[Records from a dataset]
╔══

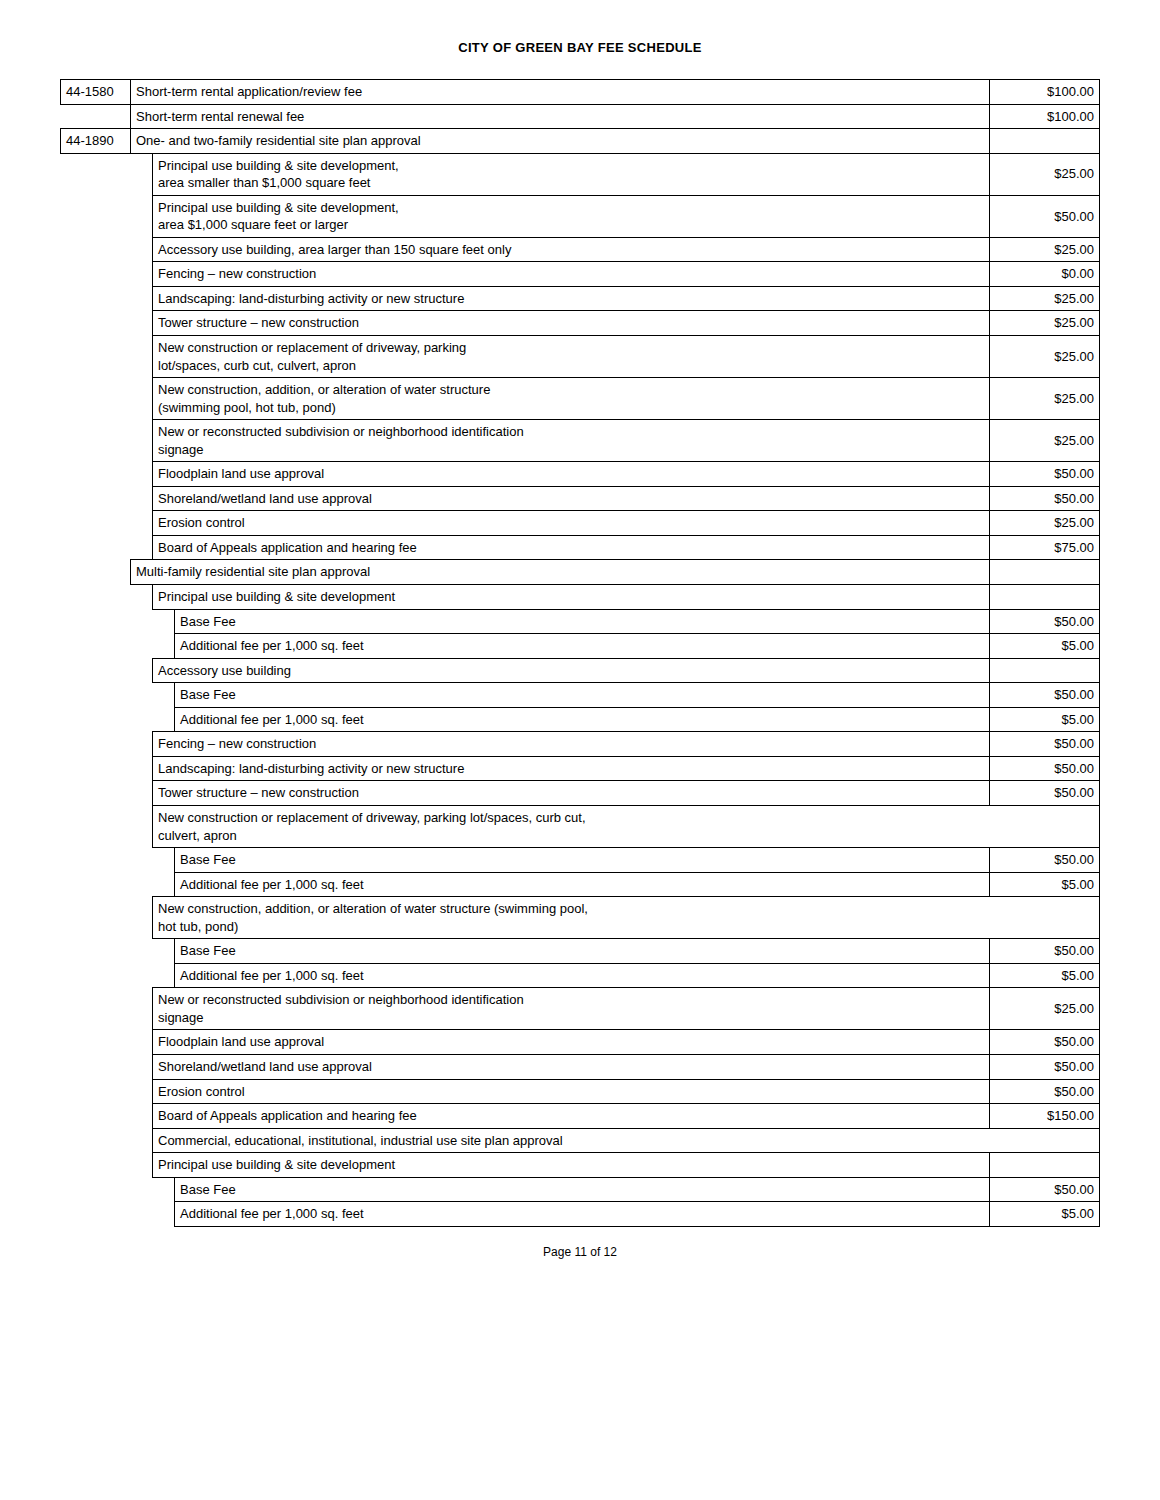CITY OF GREEN BAY FEE SCHEDULE
| 44-1580 | Short-term rental application/review fee | $100.00 |
| | Short-term rental renewal fee | $100.00 |
| 44-1890 | One- and two-family residential site plan approval | |
| | | Principal use building & site development, area smaller than $1,000 square feet | $25.00 |
| | | Principal use building & site development, area $1,000 square feet or larger | $50.00 |
| | | Accessory use building, area larger than 150 square feet only | $25.00 |
| | | Fencing – new construction | $0.00 |
| | | Landscaping: land-disturbing activity or new structure | $25.00 |
| | | Tower structure – new construction | $25.00 |
| | | New construction or replacement of driveway, parking lot/spaces, curb cut, culvert, apron | $25.00 |
| | | New construction, addition, or alteration of water structure (swimming pool, hot tub, pond) | $25.00 |
| | | New or reconstructed subdivision or neighborhood identification signage | $25.00 |
| | | Floodplain land use approval | $50.00 |
| | | Shoreland/wetland land use approval | $50.00 |
| | | Erosion control | $25.00 |
| | | Board of Appeals application and hearing fee | $75.00 |
| | Multi-family residential site plan approval | |
| | | Principal use building & site development | |
| | | | Base Fee | $50.00 |
| | | | Additional fee per 1,000 sq. feet | $5.00 |
| | | Accessory use building | |
| | | | Base Fee | $50.00 |
| | | | Additional fee per 1,000 sq. feet | $5.00 |
| | | Fencing – new construction | $50.00 |
| | | Landscaping: land-disturbing activity or new structure | $50.00 |
| | | Tower structure – new construction | $50.00 |
| | | New construction or replacement of driveway, parking lot/spaces, curb cut, culvert, apron |
| | | | Base Fee | $50.00 |
| | | | Additional fee per 1,000 sq. feet | $5.00 |
| | | New construction, addition, or alteration of water structure (swimming pool, hot tub, pond) |
| | | | Base Fee | $50.00 |
| | | | Additional fee per 1,000 sq. feet | $5.00 |
| | | New or reconstructed subdivision or neighborhood identification signage | $25.00 |
| | | Floodplain land use approval | $50.00 |
| | | Shoreland/wetland land use approval | $50.00 |
| | | Erosion control | $50.00 |
| | | Board of Appeals application and hearing fee | $150.00 |
| | | Commercial, educational, institutional, industrial use site plan approval |
| | | Principal use building & site development | |
| | | | Base Fee | $50.00 |
| | | | Additional fee per 1,000 sq. feet | $5.00 |
Page 11 of 12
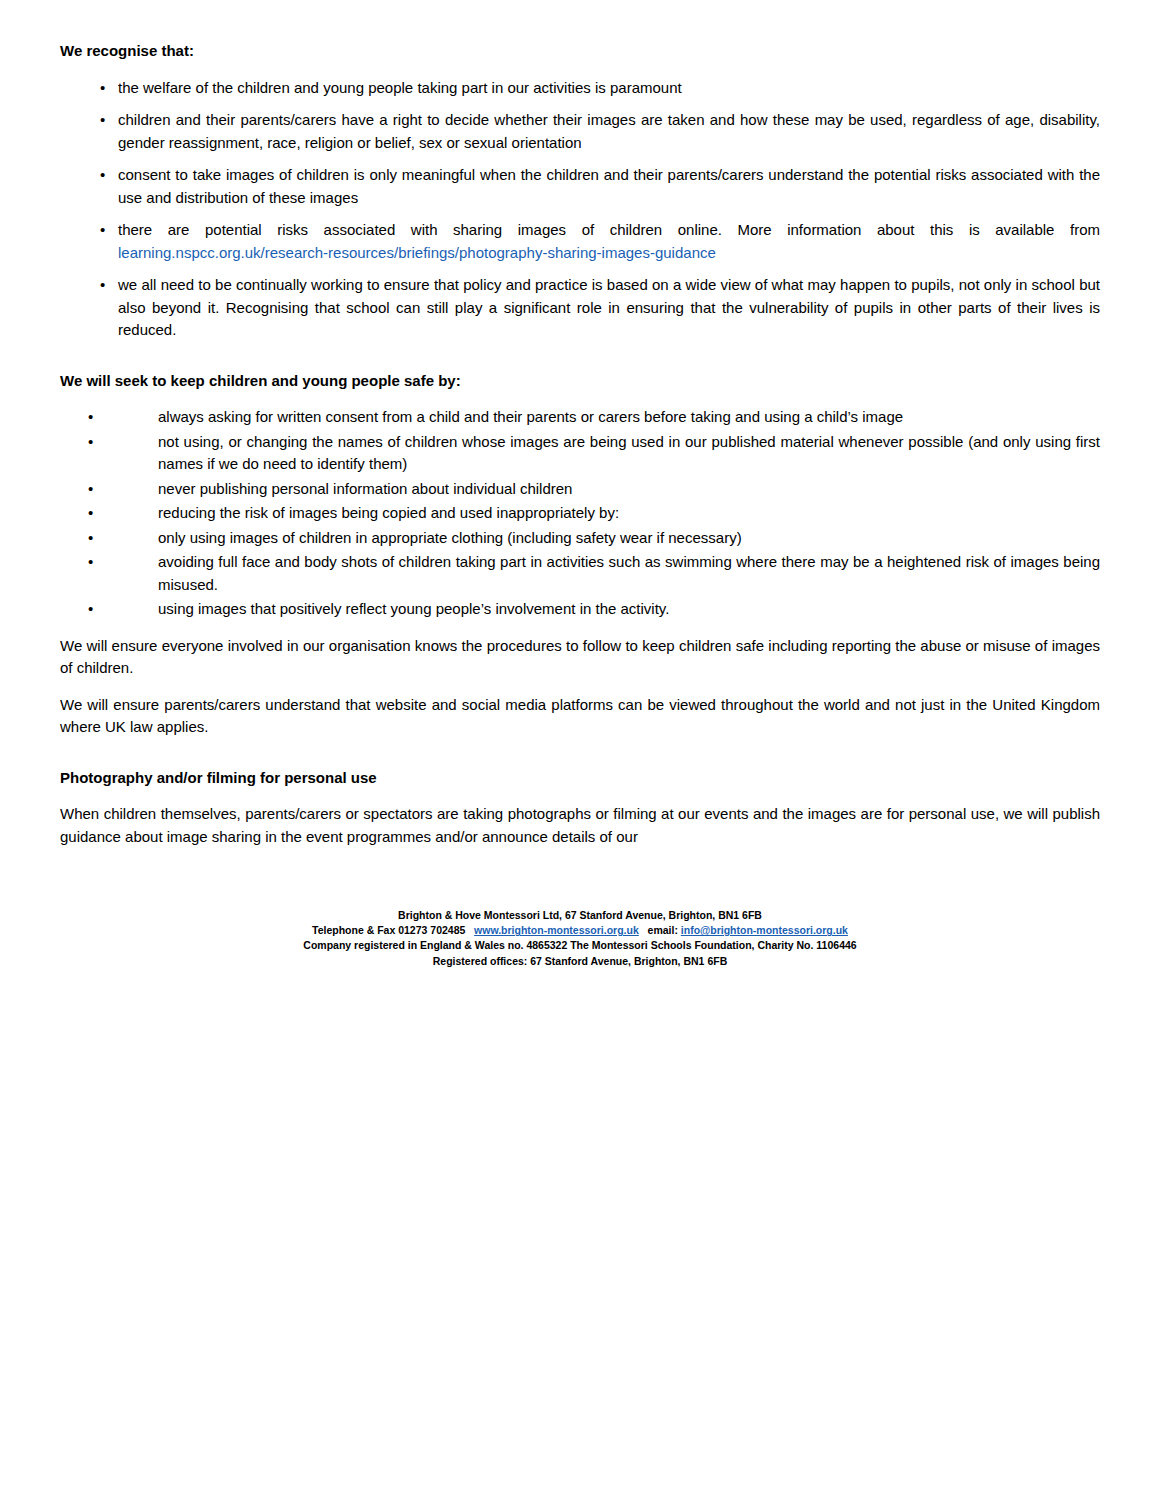We recognise that:
the welfare of the children and young people taking part in our activities is paramount
children and their parents/carers have a right to decide whether their images are taken and how these may be used, regardless of age, disability, gender reassignment, race, religion or belief, sex or sexual orientation
consent to take images of children is only meaningful when the children and their parents/carers understand the potential risks associated with the use and distribution of these images
there are potential risks associated with sharing images of children online. More information about this is available from learning.nspcc.org.uk/research-resources/briefings/photography-sharing-images-guidance
we all need to be continually working to ensure that policy and practice is based on a wide view of what may happen to pupils, not only in school but also beyond it. Recognising that school can still play a significant role in ensuring that the vulnerability of pupils in other parts of their lives is reduced.
We will seek to keep children and young people safe by:
always asking for written consent from a child and their parents or carers before taking and using a child’s image
not using, or changing the names of children whose images are being used in our published material whenever possible (and only using first names if we do need to identify them)
never publishing personal information about individual children
reducing the risk of images being copied and used inappropriately by:
only using images of children in appropriate clothing (including safety wear if necessary)
avoiding full face and body shots of children taking part in activities such as swimming where there may be a heightened risk of images being misused.
using images that positively reflect young people’s involvement in the activity.
We will ensure everyone involved in our organisation knows the procedures to follow to keep children safe including reporting the abuse or misuse of images of children.
We will ensure parents/carers understand that website and social media platforms can be viewed throughout the world and not just in the United Kingdom where UK law applies.
Photography and/or filming for personal use
When children themselves, parents/carers or spectators are taking photographs or filming at our events and the images are for personal use, we will publish guidance about image sharing in the event programmes and/or announce details of our
Brighton & Hove Montessori Ltd, 67 Stanford Avenue, Brighton, BN1 6FB
Telephone & Fax 01273 702485 www.brighton-montessori.org.uk email: info@brighton-montessori.org.uk
Company registered in England & Wales no. 4865322 The Montessori Schools Foundation, Charity No. 1106446
Registered offices: 67 Stanford Avenue, Brighton, BN1 6FB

╚══

Problem:
Please find all lines of the entries that hold the string "sharing" and copy them.

Result of the exercise:
there are potential risks associated with sharing images of children online. More information about this is available from learning.nspcc.org.uk/research-resources/briefings/photography-sharing-images-guidance
When children themselves, parents/carers or spectators are taking photographs or filming at our events and the images are for personal use, we will publish guidance about image sharing in the event programmes and/or announce details of our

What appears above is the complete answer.